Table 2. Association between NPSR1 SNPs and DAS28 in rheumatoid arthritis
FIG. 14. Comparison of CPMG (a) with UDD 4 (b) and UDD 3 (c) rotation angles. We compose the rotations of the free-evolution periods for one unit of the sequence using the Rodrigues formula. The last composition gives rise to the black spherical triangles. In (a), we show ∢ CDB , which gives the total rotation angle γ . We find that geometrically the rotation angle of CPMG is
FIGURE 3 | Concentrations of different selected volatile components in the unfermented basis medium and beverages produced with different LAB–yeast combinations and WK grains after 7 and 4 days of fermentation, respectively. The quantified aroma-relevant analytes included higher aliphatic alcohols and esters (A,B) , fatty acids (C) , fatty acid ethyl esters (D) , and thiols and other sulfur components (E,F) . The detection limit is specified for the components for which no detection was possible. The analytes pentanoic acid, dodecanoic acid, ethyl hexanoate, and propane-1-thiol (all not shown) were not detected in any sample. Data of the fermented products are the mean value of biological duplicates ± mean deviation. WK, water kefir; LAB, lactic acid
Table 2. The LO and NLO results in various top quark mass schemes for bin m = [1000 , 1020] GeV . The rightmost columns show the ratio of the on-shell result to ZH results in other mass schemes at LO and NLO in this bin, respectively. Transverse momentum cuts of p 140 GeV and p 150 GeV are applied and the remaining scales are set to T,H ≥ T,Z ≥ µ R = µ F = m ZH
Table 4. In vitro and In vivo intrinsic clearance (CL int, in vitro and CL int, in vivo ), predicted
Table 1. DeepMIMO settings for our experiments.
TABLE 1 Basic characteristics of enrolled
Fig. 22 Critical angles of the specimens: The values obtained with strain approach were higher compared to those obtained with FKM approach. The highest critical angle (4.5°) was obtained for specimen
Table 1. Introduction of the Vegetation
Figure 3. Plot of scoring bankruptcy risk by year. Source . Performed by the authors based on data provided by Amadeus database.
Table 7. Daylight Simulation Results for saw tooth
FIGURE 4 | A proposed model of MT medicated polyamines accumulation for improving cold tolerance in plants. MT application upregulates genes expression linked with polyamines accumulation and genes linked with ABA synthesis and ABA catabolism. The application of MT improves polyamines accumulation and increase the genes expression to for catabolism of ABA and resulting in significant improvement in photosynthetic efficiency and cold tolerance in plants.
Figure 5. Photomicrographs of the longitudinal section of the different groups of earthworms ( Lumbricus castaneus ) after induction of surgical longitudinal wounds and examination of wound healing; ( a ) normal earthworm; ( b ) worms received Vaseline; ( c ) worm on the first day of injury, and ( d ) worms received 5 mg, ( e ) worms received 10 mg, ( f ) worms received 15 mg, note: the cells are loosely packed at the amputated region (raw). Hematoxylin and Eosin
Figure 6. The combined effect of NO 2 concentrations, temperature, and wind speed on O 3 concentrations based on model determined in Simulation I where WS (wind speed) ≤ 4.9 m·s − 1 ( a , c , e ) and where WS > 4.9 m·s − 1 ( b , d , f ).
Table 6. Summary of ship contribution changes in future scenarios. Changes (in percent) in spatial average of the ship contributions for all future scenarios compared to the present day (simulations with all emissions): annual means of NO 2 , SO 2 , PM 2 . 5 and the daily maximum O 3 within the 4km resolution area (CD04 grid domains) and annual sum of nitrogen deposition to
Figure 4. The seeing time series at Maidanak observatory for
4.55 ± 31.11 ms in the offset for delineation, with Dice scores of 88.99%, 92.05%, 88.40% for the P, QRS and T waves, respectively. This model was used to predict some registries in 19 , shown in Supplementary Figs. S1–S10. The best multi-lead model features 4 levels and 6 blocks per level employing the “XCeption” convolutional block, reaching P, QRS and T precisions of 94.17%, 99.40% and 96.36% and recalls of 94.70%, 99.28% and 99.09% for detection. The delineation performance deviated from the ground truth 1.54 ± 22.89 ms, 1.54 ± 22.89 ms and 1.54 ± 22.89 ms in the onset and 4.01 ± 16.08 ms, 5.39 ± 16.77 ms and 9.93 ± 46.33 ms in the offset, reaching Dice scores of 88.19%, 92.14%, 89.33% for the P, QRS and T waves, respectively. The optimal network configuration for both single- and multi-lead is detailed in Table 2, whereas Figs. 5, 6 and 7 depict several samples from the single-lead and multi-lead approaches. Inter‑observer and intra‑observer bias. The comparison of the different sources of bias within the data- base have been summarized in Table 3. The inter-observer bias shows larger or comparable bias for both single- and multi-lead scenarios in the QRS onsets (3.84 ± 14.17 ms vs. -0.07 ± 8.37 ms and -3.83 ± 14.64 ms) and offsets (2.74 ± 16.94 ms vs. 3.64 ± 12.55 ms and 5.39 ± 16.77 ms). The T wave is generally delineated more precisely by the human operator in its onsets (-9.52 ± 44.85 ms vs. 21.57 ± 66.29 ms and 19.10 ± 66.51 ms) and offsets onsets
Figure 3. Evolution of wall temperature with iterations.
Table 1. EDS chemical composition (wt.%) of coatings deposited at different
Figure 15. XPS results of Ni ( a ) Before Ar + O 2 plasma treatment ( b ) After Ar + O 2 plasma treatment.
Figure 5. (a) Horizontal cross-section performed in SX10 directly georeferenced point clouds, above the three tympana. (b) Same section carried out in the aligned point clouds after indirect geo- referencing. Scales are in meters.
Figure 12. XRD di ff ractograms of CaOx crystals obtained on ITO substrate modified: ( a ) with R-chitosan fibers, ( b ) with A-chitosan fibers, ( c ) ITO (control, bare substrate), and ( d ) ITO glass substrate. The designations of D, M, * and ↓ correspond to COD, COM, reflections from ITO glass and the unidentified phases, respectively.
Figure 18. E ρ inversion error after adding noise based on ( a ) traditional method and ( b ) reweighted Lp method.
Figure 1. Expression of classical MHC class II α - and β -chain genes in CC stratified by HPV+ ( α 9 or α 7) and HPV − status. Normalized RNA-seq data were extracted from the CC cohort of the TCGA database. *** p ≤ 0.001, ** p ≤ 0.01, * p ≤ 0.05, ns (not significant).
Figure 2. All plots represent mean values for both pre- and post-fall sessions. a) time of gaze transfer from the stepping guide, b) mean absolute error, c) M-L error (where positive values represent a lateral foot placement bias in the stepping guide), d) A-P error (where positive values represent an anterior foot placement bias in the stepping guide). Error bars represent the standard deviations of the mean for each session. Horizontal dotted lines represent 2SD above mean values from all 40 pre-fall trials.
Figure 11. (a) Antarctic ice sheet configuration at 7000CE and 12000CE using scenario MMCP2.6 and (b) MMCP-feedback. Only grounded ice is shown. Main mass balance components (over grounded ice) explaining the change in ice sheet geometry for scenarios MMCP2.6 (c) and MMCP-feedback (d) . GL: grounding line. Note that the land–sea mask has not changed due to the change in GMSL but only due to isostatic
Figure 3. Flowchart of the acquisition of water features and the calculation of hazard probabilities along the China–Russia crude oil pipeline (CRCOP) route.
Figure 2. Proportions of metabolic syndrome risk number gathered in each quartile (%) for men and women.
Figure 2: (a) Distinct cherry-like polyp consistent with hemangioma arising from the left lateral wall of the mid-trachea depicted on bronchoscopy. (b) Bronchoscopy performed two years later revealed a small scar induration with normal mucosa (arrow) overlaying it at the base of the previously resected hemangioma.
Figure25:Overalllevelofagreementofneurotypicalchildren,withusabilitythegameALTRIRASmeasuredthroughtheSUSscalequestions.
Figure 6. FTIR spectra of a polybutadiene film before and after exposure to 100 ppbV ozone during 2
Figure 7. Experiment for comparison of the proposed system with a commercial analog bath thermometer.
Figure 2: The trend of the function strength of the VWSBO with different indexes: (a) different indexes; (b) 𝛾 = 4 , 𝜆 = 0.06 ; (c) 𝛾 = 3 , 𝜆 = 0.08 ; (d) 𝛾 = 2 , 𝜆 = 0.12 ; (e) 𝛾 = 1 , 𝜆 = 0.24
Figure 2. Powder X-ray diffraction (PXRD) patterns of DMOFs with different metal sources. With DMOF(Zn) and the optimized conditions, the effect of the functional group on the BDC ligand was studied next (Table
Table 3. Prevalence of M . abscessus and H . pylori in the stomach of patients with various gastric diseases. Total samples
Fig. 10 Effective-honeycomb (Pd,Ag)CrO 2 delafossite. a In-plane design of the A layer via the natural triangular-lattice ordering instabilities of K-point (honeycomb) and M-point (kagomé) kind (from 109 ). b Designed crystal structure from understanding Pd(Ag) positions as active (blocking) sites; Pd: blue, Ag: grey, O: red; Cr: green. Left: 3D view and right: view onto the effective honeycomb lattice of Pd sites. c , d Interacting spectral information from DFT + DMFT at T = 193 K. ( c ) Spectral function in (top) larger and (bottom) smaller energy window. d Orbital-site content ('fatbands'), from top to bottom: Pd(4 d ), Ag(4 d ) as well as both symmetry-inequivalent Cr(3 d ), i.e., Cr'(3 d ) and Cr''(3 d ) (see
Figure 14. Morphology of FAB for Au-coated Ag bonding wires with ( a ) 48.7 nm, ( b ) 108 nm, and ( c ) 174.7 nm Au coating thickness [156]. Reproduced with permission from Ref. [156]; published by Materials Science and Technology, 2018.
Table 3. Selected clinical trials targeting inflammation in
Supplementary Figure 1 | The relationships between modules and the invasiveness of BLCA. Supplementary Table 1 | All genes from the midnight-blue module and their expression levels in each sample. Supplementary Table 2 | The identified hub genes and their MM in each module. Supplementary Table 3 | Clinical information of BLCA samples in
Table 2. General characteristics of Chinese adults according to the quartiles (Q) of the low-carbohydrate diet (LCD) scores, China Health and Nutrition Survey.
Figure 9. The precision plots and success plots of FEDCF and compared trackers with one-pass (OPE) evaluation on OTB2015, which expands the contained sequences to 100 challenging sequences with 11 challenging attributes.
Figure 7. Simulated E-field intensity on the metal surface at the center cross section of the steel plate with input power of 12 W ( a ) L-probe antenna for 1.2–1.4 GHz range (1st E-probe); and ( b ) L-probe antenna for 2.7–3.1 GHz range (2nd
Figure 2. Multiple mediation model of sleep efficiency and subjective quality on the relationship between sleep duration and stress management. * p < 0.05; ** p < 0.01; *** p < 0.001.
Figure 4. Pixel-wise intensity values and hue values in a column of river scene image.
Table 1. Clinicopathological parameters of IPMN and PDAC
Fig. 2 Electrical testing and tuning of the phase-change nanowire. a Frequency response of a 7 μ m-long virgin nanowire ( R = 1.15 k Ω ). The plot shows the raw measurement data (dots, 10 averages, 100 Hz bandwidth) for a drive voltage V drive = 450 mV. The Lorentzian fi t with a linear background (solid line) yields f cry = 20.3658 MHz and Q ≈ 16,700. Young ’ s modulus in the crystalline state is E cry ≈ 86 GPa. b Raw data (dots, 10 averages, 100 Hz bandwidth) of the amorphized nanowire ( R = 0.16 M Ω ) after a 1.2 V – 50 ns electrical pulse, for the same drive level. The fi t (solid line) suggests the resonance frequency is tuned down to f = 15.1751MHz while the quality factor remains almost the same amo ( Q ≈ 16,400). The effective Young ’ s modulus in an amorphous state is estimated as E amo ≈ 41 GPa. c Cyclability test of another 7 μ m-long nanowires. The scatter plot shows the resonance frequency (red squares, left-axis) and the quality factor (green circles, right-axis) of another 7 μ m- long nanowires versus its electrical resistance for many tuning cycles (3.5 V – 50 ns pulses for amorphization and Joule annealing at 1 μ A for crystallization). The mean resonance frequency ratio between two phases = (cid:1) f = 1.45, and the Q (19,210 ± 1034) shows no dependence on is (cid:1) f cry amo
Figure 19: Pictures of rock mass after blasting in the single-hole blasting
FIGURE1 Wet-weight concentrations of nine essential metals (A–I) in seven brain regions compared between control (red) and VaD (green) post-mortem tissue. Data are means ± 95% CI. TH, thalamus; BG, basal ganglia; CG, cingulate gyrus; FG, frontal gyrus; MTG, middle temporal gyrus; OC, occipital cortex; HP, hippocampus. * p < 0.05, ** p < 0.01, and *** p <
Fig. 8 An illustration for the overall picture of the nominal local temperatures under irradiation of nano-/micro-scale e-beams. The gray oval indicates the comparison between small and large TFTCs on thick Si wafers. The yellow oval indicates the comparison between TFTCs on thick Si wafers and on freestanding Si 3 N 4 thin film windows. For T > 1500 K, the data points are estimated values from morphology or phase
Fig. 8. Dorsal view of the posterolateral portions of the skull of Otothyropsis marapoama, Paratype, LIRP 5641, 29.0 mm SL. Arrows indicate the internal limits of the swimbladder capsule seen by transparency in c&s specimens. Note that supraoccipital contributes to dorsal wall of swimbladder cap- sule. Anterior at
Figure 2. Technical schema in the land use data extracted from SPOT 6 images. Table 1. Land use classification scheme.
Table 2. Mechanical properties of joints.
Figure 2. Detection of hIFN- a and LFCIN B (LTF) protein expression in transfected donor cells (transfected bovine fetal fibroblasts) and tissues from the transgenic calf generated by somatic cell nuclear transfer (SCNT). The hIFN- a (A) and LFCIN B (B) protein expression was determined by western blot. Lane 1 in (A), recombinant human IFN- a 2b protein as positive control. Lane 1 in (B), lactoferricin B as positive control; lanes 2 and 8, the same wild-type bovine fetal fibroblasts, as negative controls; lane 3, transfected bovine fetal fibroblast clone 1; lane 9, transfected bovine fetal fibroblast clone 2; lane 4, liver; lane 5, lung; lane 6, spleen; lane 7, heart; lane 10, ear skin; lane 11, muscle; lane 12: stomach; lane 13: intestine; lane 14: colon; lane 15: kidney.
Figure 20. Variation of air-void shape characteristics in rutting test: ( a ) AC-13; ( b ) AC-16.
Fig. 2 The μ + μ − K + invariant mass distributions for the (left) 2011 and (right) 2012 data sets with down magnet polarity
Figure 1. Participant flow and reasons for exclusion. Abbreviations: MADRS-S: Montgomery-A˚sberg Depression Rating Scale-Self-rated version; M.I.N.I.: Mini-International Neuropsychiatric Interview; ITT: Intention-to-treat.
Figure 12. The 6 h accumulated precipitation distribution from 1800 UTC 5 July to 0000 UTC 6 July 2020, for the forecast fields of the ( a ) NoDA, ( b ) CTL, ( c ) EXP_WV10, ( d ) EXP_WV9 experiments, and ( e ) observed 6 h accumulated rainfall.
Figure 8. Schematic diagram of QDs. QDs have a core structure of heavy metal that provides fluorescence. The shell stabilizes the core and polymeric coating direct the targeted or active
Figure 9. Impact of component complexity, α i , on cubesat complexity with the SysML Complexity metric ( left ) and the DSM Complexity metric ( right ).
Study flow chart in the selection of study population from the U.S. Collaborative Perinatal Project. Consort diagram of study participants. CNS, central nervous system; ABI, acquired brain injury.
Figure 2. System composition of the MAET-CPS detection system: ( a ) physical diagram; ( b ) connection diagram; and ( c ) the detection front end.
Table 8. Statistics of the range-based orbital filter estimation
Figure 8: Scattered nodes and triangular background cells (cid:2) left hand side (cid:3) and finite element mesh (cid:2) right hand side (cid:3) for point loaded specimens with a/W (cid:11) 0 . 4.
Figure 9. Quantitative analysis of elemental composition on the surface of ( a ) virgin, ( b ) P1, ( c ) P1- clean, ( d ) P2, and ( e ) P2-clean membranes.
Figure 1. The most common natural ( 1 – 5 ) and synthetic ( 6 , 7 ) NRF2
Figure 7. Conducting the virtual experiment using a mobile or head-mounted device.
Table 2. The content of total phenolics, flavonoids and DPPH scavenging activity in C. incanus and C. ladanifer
═══
What you give back must be the stretch above, starting at the line with "Supplementary Figure 1" and ending at the line with "Figure 9. The", copied exactly.

§ Task result
Supplementary Figure 1 | The relationships between modules and the invasiveness of BLCA. Supplementary Table 1 | All genes from the midnight-blue module and their expression levels in each sample. Supplementary Table 2 | The identified hub genes and their MM in each module. Supplementary Table 3 | Clinical information of BLCA samples in
Table 2. General characteristics of Chinese adults according to the quartiles (Q) of the low-carbohydrate diet (LCD) scores, China Health and Nutrition Survey.
Figure 9. The precision plots and success plots of FEDCF and compared trackers with one-pass (OPE) evaluation on OTB2015, which expands the contained sequences to 100 challenging sequences with 11 challenging attributes.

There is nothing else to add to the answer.